– Ты можешь услышать про меня… разные вещи. Насчет… того, что я делал.
Он стащил с себя стекляшки и надавил пальцами на саднящую переносицу. Его рука тряслась.
– Я… был в Народном Суде. И, в общем… не на той стороне.
Их лица расплывались. Он почти не мог их разглядеть.
– Ты можешь услышать всякое… про Судью. Она…
Лидди сжала его руку.
– Я не хочу знать! Понимаешь? Ты делал то, что тебе приходилось делать, чтобы пройти сквозь это. Вот и все. Все это в прошлом. Как Вальбек. Как Стирия. Теперь мы вместе. И на правильной стороне.
Как и сказала Май: слепое пятно. Она хотела верить только в лучшее. И Броуд чувствовал, что обязан дать ей это лучшее.
Он вытер подслеповатые глаза тыльной стороной руки.
– Ты права. – Нацепил обратно стекляшки. – Ты всегда права.
Он выдавил на лицо полную слез улыбку.
– А все это письмо, которые вы двое написали. Если бы не оно… Вот что меня спасло: ваше письмо.
Лидди озадаченно поглядела на Май. Та ответила ей таким же взглядом и пожала плечами:
– Мы ничего не писали. Хотели бы, но тебе все равно было ничего не передать. К тому же ты знаешь маму – она небольшая любительница писать письма.
Она уже снова занялась гроссбухом, заскрипела пером, выписывая цифры.

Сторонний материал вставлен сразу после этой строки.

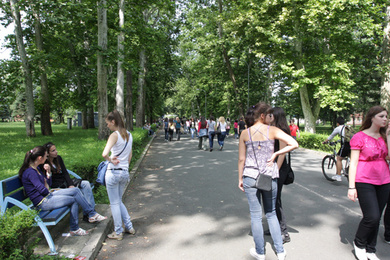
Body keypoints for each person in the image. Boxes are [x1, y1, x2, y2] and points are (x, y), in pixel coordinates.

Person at [238, 102, 298, 260]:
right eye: (269, 114)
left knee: (255, 215)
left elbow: (241, 159)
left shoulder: (245, 133)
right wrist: (276, 153)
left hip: (250, 176)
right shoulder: (273, 131)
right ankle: (280, 251)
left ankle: (260, 252)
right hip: (269, 176)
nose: (271, 117)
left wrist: (240, 178)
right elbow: (294, 143)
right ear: (263, 115)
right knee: (271, 213)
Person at [19, 146, 106, 236]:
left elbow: (47, 184)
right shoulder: (30, 172)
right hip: (42, 202)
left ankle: (91, 214)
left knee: (75, 190)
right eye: (45, 156)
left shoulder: (36, 169)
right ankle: (75, 227)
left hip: (47, 195)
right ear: (40, 158)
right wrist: (47, 187)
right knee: (73, 199)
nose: (46, 158)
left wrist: (48, 173)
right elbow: (43, 190)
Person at [347, 106, 390, 260]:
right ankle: (359, 243)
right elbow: (353, 163)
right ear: (372, 117)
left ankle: (371, 249)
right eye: (381, 116)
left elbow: (389, 157)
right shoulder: (359, 137)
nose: (385, 119)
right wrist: (351, 187)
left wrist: (389, 136)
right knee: (371, 216)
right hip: (364, 180)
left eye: (386, 116)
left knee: (377, 218)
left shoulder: (384, 136)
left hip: (385, 180)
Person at [103, 110, 136, 240]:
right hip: (124, 172)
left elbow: (104, 154)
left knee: (114, 203)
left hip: (113, 172)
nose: (107, 126)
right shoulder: (129, 135)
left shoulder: (114, 135)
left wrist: (112, 160)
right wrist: (124, 166)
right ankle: (129, 226)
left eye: (107, 123)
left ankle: (118, 232)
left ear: (113, 121)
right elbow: (130, 155)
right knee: (119, 201)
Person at [44, 142, 96, 222]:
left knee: (86, 184)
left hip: (66, 182)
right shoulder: (45, 164)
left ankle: (88, 214)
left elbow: (65, 172)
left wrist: (70, 184)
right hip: (58, 187)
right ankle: (91, 214)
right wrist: (48, 171)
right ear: (47, 153)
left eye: (56, 149)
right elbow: (49, 182)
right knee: (77, 192)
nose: (56, 152)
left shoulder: (58, 158)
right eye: (53, 151)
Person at [266, 107, 292, 243]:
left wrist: (275, 170)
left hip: (279, 169)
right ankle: (274, 228)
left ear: (275, 116)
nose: (267, 117)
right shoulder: (273, 129)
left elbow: (282, 154)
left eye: (269, 115)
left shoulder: (281, 131)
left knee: (276, 200)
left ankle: (283, 232)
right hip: (275, 167)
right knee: (272, 199)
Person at [322, 117, 351, 181]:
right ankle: (350, 171)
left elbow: (331, 136)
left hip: (346, 145)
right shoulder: (348, 127)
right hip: (353, 144)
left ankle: (338, 176)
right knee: (352, 159)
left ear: (338, 123)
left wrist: (325, 141)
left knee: (339, 158)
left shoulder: (338, 128)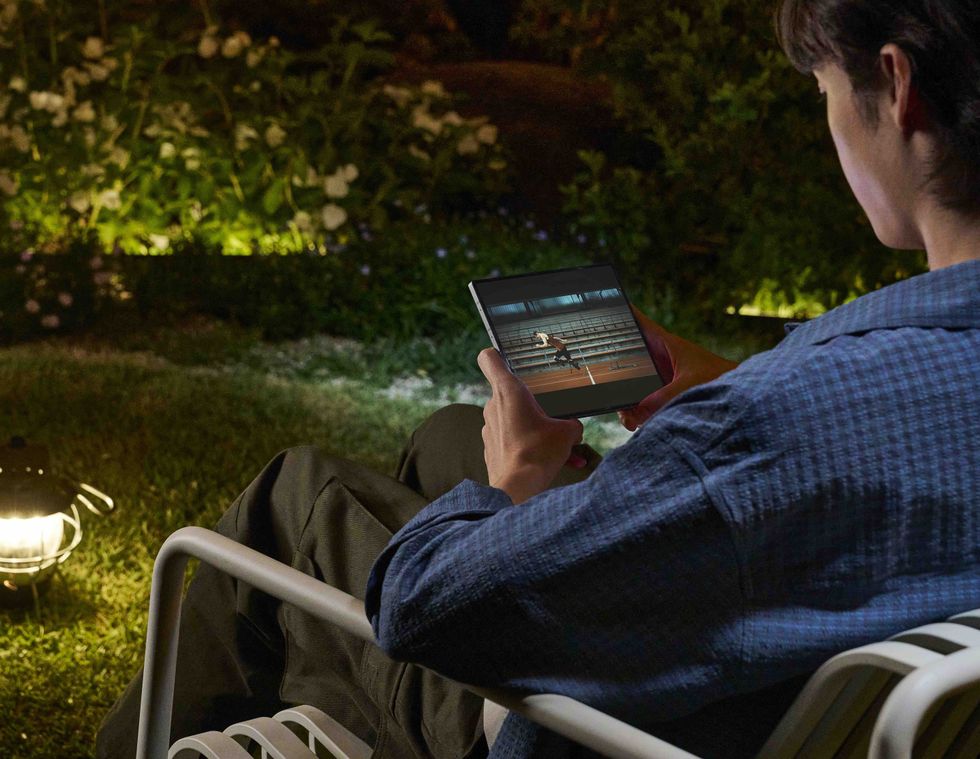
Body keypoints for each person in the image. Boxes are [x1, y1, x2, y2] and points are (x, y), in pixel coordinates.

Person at [98, 1, 980, 757]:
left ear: (897, 86)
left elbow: (426, 605)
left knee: (297, 497)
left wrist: (517, 483)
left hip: (594, 725)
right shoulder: (895, 381)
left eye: (825, 90)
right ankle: (333, 708)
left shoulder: (761, 435)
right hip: (775, 671)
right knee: (448, 435)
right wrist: (724, 382)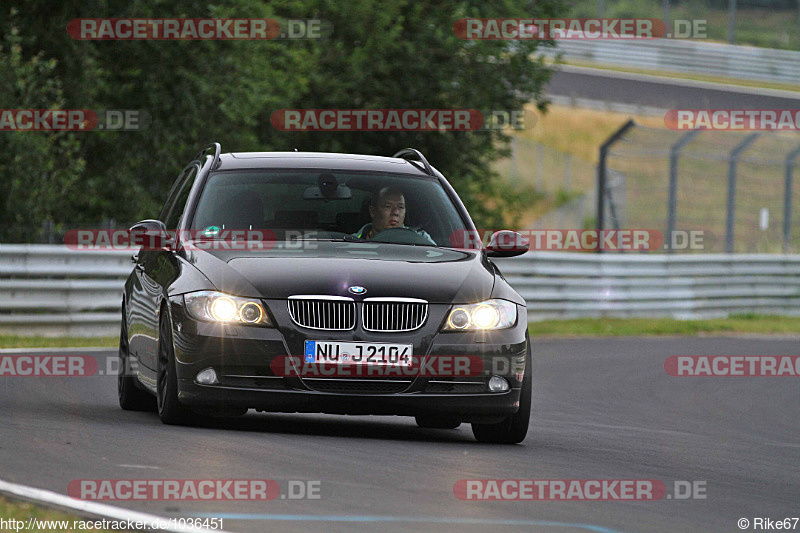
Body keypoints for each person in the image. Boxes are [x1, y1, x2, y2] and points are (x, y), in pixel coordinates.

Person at [352, 185, 436, 245]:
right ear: (373, 212)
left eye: (400, 207)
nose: (395, 212)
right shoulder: (352, 242)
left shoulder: (421, 240)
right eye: (388, 206)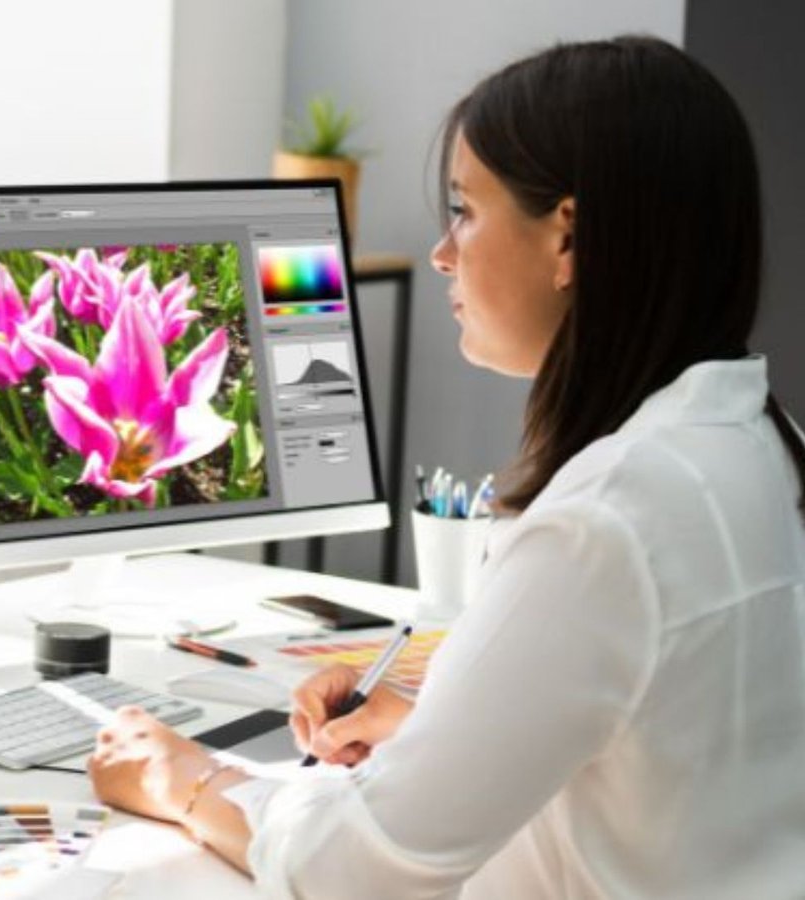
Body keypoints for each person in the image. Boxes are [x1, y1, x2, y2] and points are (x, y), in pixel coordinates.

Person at [87, 35, 805, 898]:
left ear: (567, 237)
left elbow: (354, 870)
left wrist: (188, 782)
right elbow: (682, 740)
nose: (440, 252)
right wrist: (453, 721)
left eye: (464, 209)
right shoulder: (757, 441)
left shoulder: (606, 523)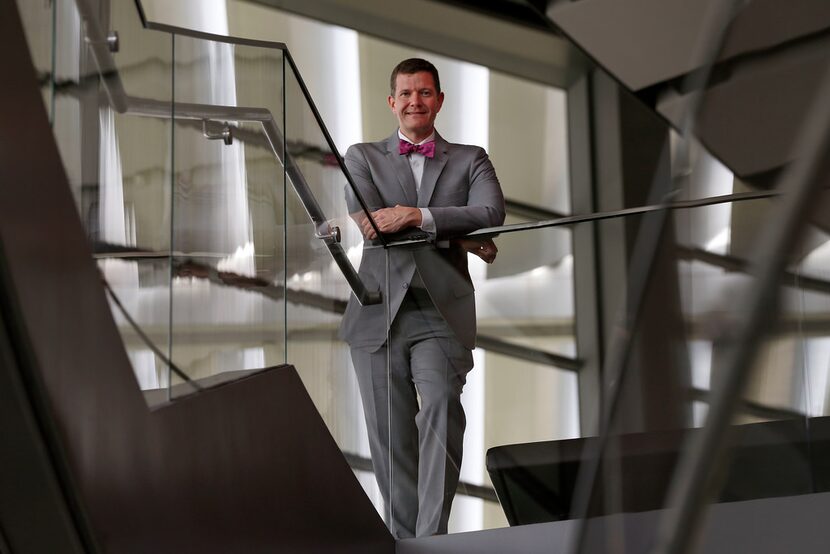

Громкий стук в дверь заставил Броуда подпрыгнуть. Ему хотелось сказать Лидди, чтобы не открывала. Чтобы они еще немного побыли вот так, вместе… Но та уже шла к двери.
– Ваша
Дверь открылась, и Савин вплыла в комнату. Зури шла за ней, настороженно поглядывая на Броуда своими черными глазами – как обычно, спокойная, со знакомой записной книжкой, зажатой под локтем, со знакомыми часами, висящими на шее. Правда, часы теперь были золотыми, а не серебряными. Похоже, все нынче шли на подъем… За исключением тех, кто уже упал.
Савин взяла Лидди за обе руки, словно старую подругу.